ABOUT THIS TASK — Using the article on generating endocrine cells from stem cells, explain in one to three sentences why the researchers followed strict rules when growing human embryonic stem cells.

GIVEN TEXT —
++++++++++++++++++++
In a recently published study, researchers from the UCSD School of Medicine and scientists from the San Diego-based biotech company Viacyte, Inc. investigated methods to create endocrine cells, specifically pancreatic T-cells, which are important in treating diabetes through their production of insulin. The study compared two methods of generating endocrine cells from stem cells, in vitro (in cultures), and through transplantation of immature endocrine cells grown from mice. The malleable nature of the stem cell makes it possible to pursue both of these methods.
“The stem cell has the capacity to become any cell in the body. They will make certain decisions to become tissue or organ cells,” said Maike Sander, the principal scientist and a professor of pediatrics and cellular and molecular medicine, and director of UC San Diego’s Pediatric Diabetes Research Center.
In the research laboratory, Sander and other cellular biologists learned how to make various viable organs or tissues by recreating the same environment that the body provides. According to Sander, cells differentiate through a very specific sequence of events in the body, and scientists are taking steps to recreate these events as accurately as possible in a laboratory setting. In the lab, researchers can figure out what to do to the stem cell to make it develop like it would in the body.
In order to grow these cells, the UCSD researchers and Viacyte, Inc. scientists created their own medium to grow the stem cells and followed strict rules regarding the development process.
“One of the issues with human embryonic stem cells is that they turn into any cell in the body so there needs to be rules and protocols to make sure the cells do not differentiate until it is required,” said Allan Robins, who leads the development of techniques for cell manufacturing at Viacyte’s Georgia location.
Currently, in vitro cultivation of endocrine cells from stem cells has been an interesting obstacle to overcome.
“We don’t quite know how to execute this,” Sander said.
According to Sander, the main challenge to cultivating in vitro endocrine cells comes from correct duplication of the biological environment that triggers their differentiation. The cells they have produced in the past did not develop the primary genes essential to healthy endocrine function, such as insulin production.
However, the method of transplanting immature endocrine cells has shown promising results.
++++++++++++++++++++
INFORMATION PROVIDED —
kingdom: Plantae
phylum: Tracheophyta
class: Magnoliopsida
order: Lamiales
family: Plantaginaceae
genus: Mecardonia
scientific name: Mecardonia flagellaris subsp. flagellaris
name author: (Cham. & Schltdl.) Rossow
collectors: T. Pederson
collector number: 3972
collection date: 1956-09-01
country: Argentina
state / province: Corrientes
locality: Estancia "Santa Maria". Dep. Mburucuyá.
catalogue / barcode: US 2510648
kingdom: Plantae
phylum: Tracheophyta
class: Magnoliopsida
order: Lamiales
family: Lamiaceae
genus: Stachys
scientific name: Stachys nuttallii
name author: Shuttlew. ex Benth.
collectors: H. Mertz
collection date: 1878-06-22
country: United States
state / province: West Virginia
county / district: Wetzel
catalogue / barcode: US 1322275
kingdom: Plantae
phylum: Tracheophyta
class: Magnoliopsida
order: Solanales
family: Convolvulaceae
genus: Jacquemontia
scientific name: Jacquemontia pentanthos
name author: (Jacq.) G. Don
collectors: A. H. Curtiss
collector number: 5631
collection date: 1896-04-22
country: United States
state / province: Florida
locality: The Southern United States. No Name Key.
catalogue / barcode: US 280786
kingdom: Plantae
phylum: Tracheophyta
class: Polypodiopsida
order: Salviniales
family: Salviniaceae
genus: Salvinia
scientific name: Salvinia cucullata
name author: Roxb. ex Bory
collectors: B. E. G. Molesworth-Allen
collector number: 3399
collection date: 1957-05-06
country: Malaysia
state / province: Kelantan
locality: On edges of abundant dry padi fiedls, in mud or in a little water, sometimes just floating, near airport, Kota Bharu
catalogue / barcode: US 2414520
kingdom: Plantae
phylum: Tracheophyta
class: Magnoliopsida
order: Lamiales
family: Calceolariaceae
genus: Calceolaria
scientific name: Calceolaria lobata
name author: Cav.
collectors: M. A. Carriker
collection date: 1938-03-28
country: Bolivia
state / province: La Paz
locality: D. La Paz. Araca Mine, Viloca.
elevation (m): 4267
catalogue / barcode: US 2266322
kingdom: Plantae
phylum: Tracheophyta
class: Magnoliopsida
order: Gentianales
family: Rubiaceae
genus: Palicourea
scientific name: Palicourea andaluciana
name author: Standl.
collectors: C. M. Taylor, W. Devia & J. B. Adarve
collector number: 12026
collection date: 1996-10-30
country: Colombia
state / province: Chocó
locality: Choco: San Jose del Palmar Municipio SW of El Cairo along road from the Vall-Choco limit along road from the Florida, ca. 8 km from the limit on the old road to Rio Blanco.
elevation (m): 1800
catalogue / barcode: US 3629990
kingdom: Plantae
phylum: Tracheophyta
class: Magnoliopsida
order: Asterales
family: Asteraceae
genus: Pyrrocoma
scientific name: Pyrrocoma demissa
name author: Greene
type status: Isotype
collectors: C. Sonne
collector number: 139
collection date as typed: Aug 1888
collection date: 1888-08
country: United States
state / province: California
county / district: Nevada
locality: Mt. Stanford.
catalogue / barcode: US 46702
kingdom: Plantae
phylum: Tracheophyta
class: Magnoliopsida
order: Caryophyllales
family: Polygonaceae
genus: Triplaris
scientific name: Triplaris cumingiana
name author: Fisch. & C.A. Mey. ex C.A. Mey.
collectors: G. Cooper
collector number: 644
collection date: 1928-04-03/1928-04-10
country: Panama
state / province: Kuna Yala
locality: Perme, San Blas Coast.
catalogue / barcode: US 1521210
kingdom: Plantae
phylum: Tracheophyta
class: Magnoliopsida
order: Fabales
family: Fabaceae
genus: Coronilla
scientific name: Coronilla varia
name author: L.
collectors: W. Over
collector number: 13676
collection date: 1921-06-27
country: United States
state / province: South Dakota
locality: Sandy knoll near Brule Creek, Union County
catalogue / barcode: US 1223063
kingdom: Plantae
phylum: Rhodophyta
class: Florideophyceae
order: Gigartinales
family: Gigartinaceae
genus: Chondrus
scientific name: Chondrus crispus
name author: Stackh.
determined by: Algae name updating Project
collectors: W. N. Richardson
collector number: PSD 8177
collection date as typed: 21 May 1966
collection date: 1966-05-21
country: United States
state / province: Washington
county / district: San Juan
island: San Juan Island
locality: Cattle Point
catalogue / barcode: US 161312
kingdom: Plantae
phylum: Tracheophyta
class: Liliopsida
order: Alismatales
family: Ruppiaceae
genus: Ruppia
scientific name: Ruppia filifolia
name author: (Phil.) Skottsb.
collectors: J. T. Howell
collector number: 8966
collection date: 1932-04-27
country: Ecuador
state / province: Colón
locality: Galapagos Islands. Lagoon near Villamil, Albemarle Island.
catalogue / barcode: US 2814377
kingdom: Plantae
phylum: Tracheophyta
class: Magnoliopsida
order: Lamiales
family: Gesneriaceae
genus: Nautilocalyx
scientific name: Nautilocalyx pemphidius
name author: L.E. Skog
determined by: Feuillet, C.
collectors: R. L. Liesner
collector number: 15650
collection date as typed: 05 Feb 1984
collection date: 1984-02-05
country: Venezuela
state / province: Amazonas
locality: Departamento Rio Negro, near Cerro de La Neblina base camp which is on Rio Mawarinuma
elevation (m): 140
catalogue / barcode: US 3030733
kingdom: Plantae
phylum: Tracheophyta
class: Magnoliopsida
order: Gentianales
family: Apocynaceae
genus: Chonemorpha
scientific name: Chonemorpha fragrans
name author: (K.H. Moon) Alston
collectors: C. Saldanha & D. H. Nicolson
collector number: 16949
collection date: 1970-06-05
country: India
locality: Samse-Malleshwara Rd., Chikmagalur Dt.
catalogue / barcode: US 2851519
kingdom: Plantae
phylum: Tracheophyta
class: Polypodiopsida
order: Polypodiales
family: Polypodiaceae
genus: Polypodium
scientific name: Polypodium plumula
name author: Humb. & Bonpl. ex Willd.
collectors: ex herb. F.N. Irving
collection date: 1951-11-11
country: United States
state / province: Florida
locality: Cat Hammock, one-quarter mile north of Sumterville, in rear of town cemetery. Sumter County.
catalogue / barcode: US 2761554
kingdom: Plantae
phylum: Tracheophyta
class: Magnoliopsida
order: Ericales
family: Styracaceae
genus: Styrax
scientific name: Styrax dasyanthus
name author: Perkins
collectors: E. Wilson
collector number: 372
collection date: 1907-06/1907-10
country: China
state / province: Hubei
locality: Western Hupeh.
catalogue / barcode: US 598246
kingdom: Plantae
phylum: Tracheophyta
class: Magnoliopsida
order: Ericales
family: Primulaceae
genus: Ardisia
++++++++++++++++++++
TASK RESULT — Human embryonic stem cells can turn into any cell in the body. Rules and protocols are needed so the cells do not differentiate until it is required.